Inculcation of scientific temper needs to be brought back on public agenda to counter pseudoscience & obscurantism.
At the time of independence, India had an institutional structure that was originally built to serve the needs of the British during the Second World War and an archaic educational system. At the same time, the country was fortunate to have a robust scientific community that included giants like CV Raman, Meghnad Saha, Shanti Swaroop Bhatnagar, PC Mahalanobis, M Visvesvaraya and several others. Many of them worked in universities and built independent research institutes, besides being well networked with leading scientists in Europe, America and the Soviet Union. Also ready before the independence was a blueprint for national development with strong S&T inputs, in the form of reports of the National Planning Committee (NPC). Subhas Chandra Bose, as the Congress president in 1938, had formed NPC and named Jawaharlal Nehru its chairman. After 1947, the sectoral reports of the NPC paved the way for industrialisation as well as development based on application of S&T to solve basic problems in health, food and nutrition, housing, energy, infrastructure etc. The era of ‘revolutions’ — Green Revolution, White Revolution, Blue Revolution, Yellow Revolution etc — helped India become self-sufficient in key sectors and overcome shortages. National laboratories under various research councils developed the necessary know-how, technology and techniques, and successfully disseminated them. Given the pressure on available resources for development projects in several sectors at the same time, help was sought from international sources such as the UN agencies and through bilateral agreements. The vision from the beginning was the application of S&T for national development. This applied even to a high technology area like space too, as reflected in the use of satellite communication for education, remote sensing, weather forecasting etc.
The continued focus on public investment in scientific research over the decades helped India develop indigenous capability which helped the country face new challenges from time to time.
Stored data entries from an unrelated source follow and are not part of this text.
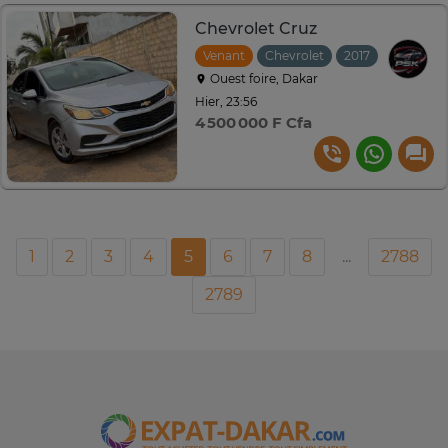
Chevrolet Cruz
Venant
Chevrolet
2017
Automat
Ouest foire, Dakar
Hier, 23:56
4 500 000 F Cfa
1
2
3
4
5
6
7
8
...
2788
2789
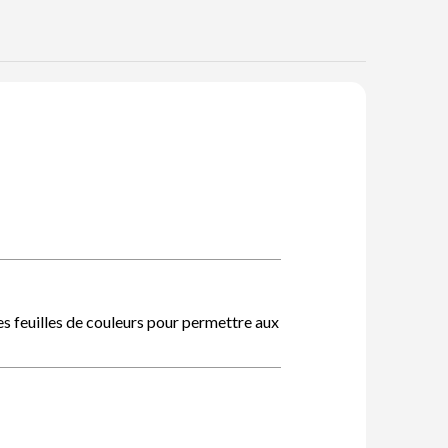
es feuilles de couleurs pour permettre aux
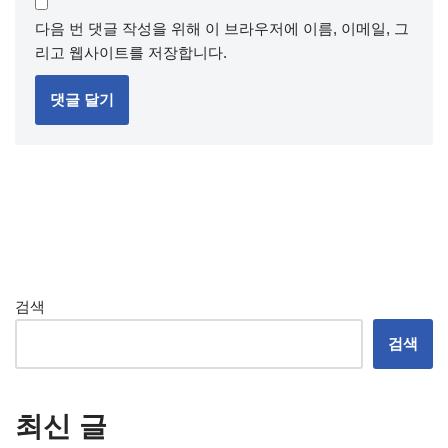
다음 번 댓글 작성을 위해 이 브라우저에 이름, 이메일, 그
리고 웹사이트를 저장합니다.
검색
검색
최신 글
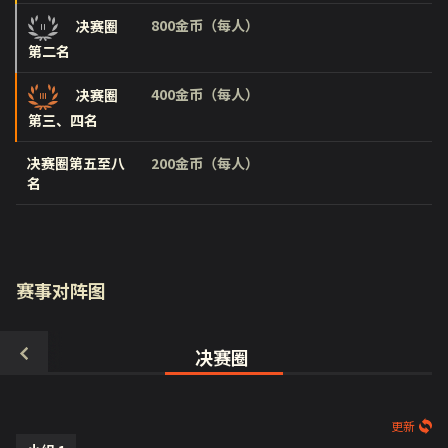
800金币（每人）
决赛圈
第二名
400金币（每人）
决赛圈
第三、四名
决赛圈第五至八
200金币（每人）
名
赛事对阵图
决赛圈
更新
For example, the development and manufacturing capabilities that gave us the Covid-19 vaccines, and the health system that successfully delivered the vaccines to one billion people, are a result of the early investments in national research system and linkages it built with the industry. The communication, software, information technology, outsourcing, supercomputing and digital revolutions seen in the past three decades are not just a result of economic liberalisation or pro-market policies, but a fruit of the state policy and the vision of creating institutions like the IITs, IIMs, IIITs and NITs. Specialised mission-oriented agencies like the Centre for Development of Telematics (C-DOT) and Centre for Development of Advanced Computing (C-DAC) have played a stellar role.
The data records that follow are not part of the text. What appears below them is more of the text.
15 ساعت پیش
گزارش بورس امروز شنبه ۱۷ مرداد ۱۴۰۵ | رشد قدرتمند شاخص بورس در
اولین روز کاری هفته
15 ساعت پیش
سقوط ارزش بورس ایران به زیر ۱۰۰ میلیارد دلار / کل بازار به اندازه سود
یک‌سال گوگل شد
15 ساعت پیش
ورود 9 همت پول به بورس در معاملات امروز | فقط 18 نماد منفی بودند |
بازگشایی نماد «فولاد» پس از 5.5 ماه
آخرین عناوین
All this does not mean that everything is fine with the STI system. There are several issues that demand urgent action, as we chart out path to the future. Some areas were either neglected or marginalised in terms of investment and policy support. For instance, India was among the first countries globally to have a dedicated department (later ministry) for the promotion of renewable energy. Electric mini-buses used to operate in the national capital in the 1980s, pilot projects were funded for community-based biogas plants, grid-independent solar energy, smokeless chulhas etc. But R&D investment remained sub-optimal and policy support to mainstream renewables was missing. Another example is semiconductor design and fabrication where we took an early lead but faltered on the way.
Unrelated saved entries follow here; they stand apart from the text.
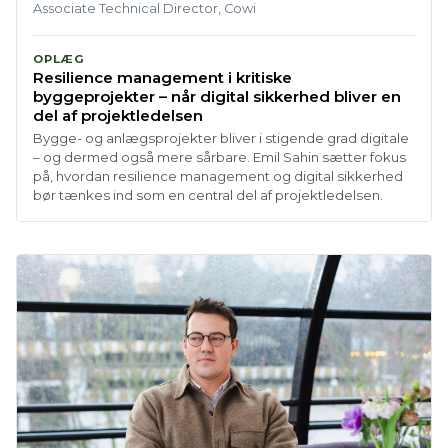
Associate Technical Director, Cowi
OPLÆG
Resilience management i kritiske
byggeprojekter – når digital sikkerhed bliver en
del af projektledelsen
Bygge- og anlægsprojekter bliver i stigende grad digitale
– og dermed også mere sårbare. Emil Sahin sætter fokus
på, hvordan resilience management og digital sikkerhed
bør tænkes ind som en central del af projektledelsen.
A major issue is of stagnating R&D funding over the years. While it has gone up in absolute terms, but as a percentage of GDP, it is almost static at below one per cent. In contrast, China spends about 2.2 per cent of its GDP on R&D. The research funding in the private sector in India is almost negligible. In the past few years, even government laboratories are facing a resource crunch. The research system, industry and academia linkages are still a distant dream. India has a large S&T bureaucracy with a plethora of scientific ministries, departments and funding agencies. And most of them work in silos, resulting in delays, duplication and avoidable expenditure. The proposed National Research Foundation should be given necessary mandate to change the situation.
While the government needs to adequately fund scientific research, scientists and research bodies should enjoy relative freedom and autonomy with no political interference. The national STI system needs to be geared to focus on research in strategic areas like climate change, energy transition, sustainability, new materials, mobility, food security, health and medical research. Above all, inculcation of scientific temper needs to be brought back on public agenda to counter the threat posed by pseudoscience and obscurantism, along with the thrust in improving the quality of science education.